# Explorations

We show how to reproduce key results from:
    
    * Carneiro, P., Heckman, J. J, and Vytlacil, E. (2011). Estimating Marginal Returns to education
    
using the **grmpy** pacckage. They provide their own replication material on the AER website.

## Data Preparation

We do not have access to the exact dataset due to the confidentiality of the geographic information.
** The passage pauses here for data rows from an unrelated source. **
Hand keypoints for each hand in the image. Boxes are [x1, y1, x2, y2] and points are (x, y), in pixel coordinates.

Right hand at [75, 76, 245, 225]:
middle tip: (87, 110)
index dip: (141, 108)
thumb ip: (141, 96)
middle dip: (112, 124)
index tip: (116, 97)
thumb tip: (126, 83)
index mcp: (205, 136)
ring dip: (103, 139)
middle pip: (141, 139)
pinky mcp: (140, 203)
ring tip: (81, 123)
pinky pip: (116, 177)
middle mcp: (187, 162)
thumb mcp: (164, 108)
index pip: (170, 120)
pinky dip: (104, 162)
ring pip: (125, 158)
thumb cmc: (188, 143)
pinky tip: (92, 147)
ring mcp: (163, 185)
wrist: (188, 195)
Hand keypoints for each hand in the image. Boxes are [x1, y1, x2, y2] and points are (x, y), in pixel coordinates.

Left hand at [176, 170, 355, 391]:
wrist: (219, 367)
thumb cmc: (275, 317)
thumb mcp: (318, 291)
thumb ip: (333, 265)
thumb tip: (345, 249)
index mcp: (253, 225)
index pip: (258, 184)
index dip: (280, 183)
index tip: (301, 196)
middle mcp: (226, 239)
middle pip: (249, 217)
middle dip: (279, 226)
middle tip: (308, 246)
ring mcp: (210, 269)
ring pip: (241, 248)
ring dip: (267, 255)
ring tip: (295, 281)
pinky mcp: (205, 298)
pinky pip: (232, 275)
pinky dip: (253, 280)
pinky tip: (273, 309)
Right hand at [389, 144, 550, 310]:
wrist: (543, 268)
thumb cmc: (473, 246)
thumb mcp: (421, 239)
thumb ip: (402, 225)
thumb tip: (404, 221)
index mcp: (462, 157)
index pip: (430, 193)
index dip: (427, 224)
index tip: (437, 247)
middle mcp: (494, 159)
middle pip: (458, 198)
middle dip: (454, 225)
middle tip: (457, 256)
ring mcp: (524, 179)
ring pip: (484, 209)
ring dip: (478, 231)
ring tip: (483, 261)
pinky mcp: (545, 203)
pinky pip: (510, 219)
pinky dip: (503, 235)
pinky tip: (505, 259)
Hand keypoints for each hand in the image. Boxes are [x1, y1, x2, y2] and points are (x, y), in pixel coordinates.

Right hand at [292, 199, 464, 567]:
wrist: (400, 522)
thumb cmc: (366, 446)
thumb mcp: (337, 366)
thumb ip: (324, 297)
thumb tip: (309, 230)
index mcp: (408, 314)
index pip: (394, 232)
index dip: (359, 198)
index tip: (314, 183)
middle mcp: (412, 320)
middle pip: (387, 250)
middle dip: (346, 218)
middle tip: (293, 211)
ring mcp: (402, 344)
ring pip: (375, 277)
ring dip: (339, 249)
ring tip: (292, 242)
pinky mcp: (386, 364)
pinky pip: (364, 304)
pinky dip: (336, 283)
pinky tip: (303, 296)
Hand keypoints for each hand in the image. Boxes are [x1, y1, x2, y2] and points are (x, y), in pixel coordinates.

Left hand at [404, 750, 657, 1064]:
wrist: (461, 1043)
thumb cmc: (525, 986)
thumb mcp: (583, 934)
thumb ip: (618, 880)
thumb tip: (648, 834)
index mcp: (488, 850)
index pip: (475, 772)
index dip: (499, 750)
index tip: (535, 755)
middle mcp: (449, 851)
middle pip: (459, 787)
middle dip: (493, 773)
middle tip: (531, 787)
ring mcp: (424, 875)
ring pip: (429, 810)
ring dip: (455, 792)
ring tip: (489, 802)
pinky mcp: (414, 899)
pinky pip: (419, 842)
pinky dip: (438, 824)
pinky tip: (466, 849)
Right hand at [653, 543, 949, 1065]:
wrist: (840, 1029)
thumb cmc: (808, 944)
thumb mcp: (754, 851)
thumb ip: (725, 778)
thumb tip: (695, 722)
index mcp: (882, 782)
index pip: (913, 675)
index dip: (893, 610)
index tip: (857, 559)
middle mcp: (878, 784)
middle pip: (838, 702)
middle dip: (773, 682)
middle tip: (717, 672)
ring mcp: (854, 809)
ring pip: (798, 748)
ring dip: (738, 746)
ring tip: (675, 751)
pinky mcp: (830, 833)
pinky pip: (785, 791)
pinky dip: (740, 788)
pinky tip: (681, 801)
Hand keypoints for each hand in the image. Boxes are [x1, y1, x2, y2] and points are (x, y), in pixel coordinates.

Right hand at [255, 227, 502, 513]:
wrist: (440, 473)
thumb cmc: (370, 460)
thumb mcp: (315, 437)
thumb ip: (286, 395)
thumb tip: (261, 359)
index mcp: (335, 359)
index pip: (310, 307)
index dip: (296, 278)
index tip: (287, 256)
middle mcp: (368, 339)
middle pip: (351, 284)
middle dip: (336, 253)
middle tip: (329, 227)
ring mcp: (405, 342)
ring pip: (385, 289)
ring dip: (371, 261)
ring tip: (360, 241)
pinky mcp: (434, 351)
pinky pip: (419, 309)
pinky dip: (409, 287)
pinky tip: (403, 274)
However, we can create a mock dataset and merge the two datasets at random.

In [16]:
import pandas as pd

In [21]:
basic = pd.read_stata('basicvariables.dta')
local = pd.read_stata('localvariables.dta') 
df = pd.concat([basic, local], axis = 1)

# Delete redundant columns
for key_ in ['newid', 'caseid']:
    del df[key_]

# Add squared terms
for key_ in ['mhgc', 'cafqt', 'avurate', 'numsibs', 'lavlocwage17']:    
    str_ = key_ + 'sq'
    df[str_] = df[key_]**2

df.to_pickle('aer-replication-mock.pkl')

df.head()

Unnamed: 0,urban14,numsibs,mhgc,school,d57,d58,d59,d60,d61,d62,...,tuit4c,lwage5,lurate,lwage5_17,lurate_17,mhgcsq,cafqtsq,avuratesq,numsibssq,lavlocwage17sq
0,1.0,1.0,12.0,4.0,0.0,0.0,0.0,1.0,0.0,0.0,...,21.351599,10.423455,6.9,9.999799,6.4,144.0,2.621313,44.029644,1.0,102.447792
1,1.0,1.0,12.0,2.0,0.0,0.0,0.0,0.0,0.0,0.0,...,21.351599,10.194988,5.0,10.013474,9.2,144.0,0.016474,43.389843,1.0,108.51152
2,1.0,4.0,12.0,3.0,0.0,0.0,0.0,0.0,0.0,0.0,...,20.034687,10.226495,5.9,10.040937,5.9,144.0,0.275769,44.029644,16.0,96.331223
3,1.0,1.0,12.0,3.0,0.0,0.0,1.0,0.0,0.0,0.0,...,18.422222,10.176557,6.9,10.021727,6.8,144.0,0.907398,44.029644,1.0,102.447792
4,1.0,2.0,12.0,3.0,0.0,1.0,0.0,0.0,0.0,0.0,...,14.816019,10.176557,6.9,9.977937,8.4,144.0,1.290971,44.029644,4.0,102.447792


## Estimation

What needs to be done?

* Create an initialization file that reflects the estimation setup in the paper.
* Run estimation using **grmpy** package.
* Reproduce Figure 1 from the original paper. Even though we only create a mock dataset, our results will be frightlingly close. Thus, most of the result are driven by the observable cost shifters and not the instruments.